What to produce:
Images in the records should be skipped while the rest is transcribed verbatim.

/---

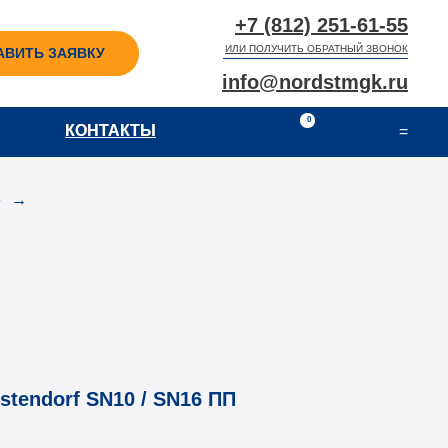
+7 (812) 251-61-55
ИЛИ ПОЛУЧИТЬ ОБРАТНЫЙ ЗВОНОК
АВИТЬ ЗАЯВКУ
info@nordstmgk.ru
0
КОНТАКТЫ
КОНТАКТЫ
=
е
→
tendorf SN10 / SN16 ПП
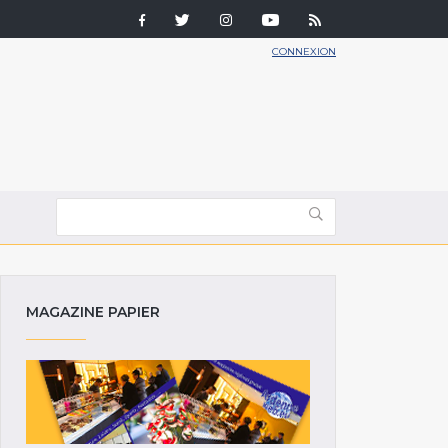
CONNEXION
MAGAZINE PAPIER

\---

Solution for this task:
+7 (812) 251-61-55
ИЛИ ПОЛУЧИТЬ ОБРАТНЫЙ ЗВОНОК
АВИТЬ ЗАЯВКУ
info@nordstmgk.ru
0
КОНТАКТЫ
КОНТАКТЫ
=
е
→
tendorf SN10 / SN16 ПП
CONNEXION
MAGAZINE PAPIER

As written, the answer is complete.